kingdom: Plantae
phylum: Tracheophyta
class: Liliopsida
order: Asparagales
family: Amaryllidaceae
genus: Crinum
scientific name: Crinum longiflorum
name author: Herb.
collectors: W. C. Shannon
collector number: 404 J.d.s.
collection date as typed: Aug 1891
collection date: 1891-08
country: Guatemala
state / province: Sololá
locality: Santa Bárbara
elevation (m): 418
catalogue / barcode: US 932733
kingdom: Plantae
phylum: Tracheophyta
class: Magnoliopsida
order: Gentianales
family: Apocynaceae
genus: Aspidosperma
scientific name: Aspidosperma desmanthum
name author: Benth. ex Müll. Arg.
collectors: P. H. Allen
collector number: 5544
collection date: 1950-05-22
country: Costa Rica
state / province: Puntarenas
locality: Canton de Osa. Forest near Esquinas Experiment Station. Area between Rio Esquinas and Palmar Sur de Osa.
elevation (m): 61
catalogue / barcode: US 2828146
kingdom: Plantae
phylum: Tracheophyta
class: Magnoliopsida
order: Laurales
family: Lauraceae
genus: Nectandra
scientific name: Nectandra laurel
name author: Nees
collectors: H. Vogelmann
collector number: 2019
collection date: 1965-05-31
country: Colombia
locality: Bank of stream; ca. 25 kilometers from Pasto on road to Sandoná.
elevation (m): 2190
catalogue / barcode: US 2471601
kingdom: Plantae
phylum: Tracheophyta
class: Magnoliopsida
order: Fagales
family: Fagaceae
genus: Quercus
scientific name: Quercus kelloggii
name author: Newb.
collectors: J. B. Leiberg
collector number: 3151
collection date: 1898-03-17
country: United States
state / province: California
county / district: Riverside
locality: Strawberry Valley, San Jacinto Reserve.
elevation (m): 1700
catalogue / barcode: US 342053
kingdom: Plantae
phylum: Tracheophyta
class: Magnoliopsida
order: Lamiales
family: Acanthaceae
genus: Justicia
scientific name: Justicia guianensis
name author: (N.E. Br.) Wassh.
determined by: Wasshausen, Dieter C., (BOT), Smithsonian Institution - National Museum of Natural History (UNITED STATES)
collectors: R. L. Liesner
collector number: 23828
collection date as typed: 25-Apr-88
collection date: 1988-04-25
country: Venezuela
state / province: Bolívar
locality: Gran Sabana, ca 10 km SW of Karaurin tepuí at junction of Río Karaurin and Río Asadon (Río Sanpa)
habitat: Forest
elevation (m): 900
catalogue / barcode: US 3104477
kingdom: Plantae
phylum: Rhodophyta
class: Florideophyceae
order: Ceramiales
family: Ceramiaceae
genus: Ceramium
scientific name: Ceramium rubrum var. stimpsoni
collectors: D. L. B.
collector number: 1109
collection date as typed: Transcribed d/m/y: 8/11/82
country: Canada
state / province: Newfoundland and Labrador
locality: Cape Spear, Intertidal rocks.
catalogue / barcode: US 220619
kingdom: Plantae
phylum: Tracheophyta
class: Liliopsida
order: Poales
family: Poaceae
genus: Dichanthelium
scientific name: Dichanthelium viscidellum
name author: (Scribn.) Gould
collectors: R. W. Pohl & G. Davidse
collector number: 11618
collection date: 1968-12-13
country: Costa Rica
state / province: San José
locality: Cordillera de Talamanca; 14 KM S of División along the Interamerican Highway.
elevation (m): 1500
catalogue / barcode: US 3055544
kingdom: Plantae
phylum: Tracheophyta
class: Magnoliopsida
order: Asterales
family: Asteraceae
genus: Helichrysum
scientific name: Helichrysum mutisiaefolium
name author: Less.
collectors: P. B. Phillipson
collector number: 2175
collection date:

Short problem:
Reproduce every one of the records above word for word, keeping each line as it stands.

Correct result:
kingdom: Plantae
phylum: Tracheophyta
class: Liliopsida
order: Asparagales
family: Amaryllidaceae
genus: Crinum
scientific name: Crinum longiflorum
name author: Herb.
collectors: W. C. Shannon
collector number: 404 J.d.s.
collection date as typed: Aug 1891
collection date: 1891-08
country: Guatemala
state / province: Sololá
locality: Santa Bárbara
elevation (m): 418
catalogue / barcode: US 932733
kingdom: Plantae
phylum: Tracheophyta
class: Magnoliopsida
order: Gentianales
family: Apocynaceae
genus: Aspidosperma
scientific name: Aspidosperma desmanthum
name author: Benth. ex Müll. Arg.
collectors: P. H. Allen
collector number: 5544
collection date: 1950-05-22
country: Costa Rica
state / province: Puntarenas
locality: Canton de Osa. Forest near Esquinas Experiment Station. Area between Rio Esquinas and Palmar Sur de Osa.
elevation (m): 61
catalogue / barcode: US 2828146
kingdom: Plantae
phylum: Tracheophyta
class: Magnoliopsida
order: Laurales
family: Lauraceae
genus: Nectandra
scientific name: Nectandra laurel
name author: Nees
collectors: H. Vogelmann
collector number: 2019
collection date: 1965-05-31
country: Colombia
locality: Bank of stream; ca. 25 kilometers from Pasto on road to Sandoná.
elevation (m): 2190
catalogue / barcode: US 2471601
kingdom: Plantae
phylum: Tracheophyta
class: Magnoliopsida
order: Fagales
family: Fagaceae
genus: Quercus
scientific name: Quercus kelloggii
name author: Newb.
collectors: J. B. Leiberg
collector number: 3151
collection date: 1898-03-17
country: United States
state / province: California
county / district: Riverside
locality: Strawberry Valley, San Jacinto Reserve.
elevation (m): 1700
catalogue / barcode: US 342053
kingdom: Plantae
phylum: Tracheophyta
class: Magnoliopsida
order: Lamiales
family: Acanthaceae
genus: Justicia
scientific name: Justicia guianensis
name author: (N.E. Br.) Wassh.
determined by: Wasshausen, Dieter C., (BOT), Smithsonian Institution - National Museum of Natural History (UNITED STATES)
collectors: R. L. Liesner
collector number: 23828
collection date as typed: 25-Apr-88
collection date: 1988-04-25
country: Venezuela
state / province: Bolívar
locality: Gran Sabana, ca 10 km SW of Karaurin tepuí at junction of Río Karaurin and Río Asadon (Río Sanpa)
habitat: Forest
elevation (m): 900
catalogue / barcode: US 3104477
kingdom: Plantae
phylum: Rhodophyta
class: Florideophyceae
order: Ceramiales
family: Ceramiaceae
genus: Ceramium
scientific name: Ceramium rubrum var. stimpsoni
collectors: D. L. B.
collector number: 1109
collection date as typed: Transcribed d/m/y: 8/11/82
country: Canada
state / province: Newfoundland and Labrador
locality: Cape Spear, Intertidal rocks.
catalogue / barcode: US 220619
kingdom: Plantae
phylum: Tracheophyta
class: Liliopsida
order: Poales
family: Poaceae
genus: Dichanthelium
scientific name: Dichanthelium viscidellum
name author: (Scribn.) Gould
collectors: R. W. Pohl & G. Davidse
collector number: 11618
collection date: 1968-12-13
country: Costa Rica
state / province: San José
locality: Cordillera de Talamanca; 14 KM S of División along the Interamerican Highway.
elevation (m): 1500
catalogue / barcode: US 3055544
kingdom: Plantae
phylum: Tracheophyta
class: Magnoliopsida
order: Asterales
family: Asteraceae
genus: Helichrysum
scientific name: Helichrysum mutisiaefolium
name author: Less.
collectors: P. B. Phillipson
collector number: 2175
collection date:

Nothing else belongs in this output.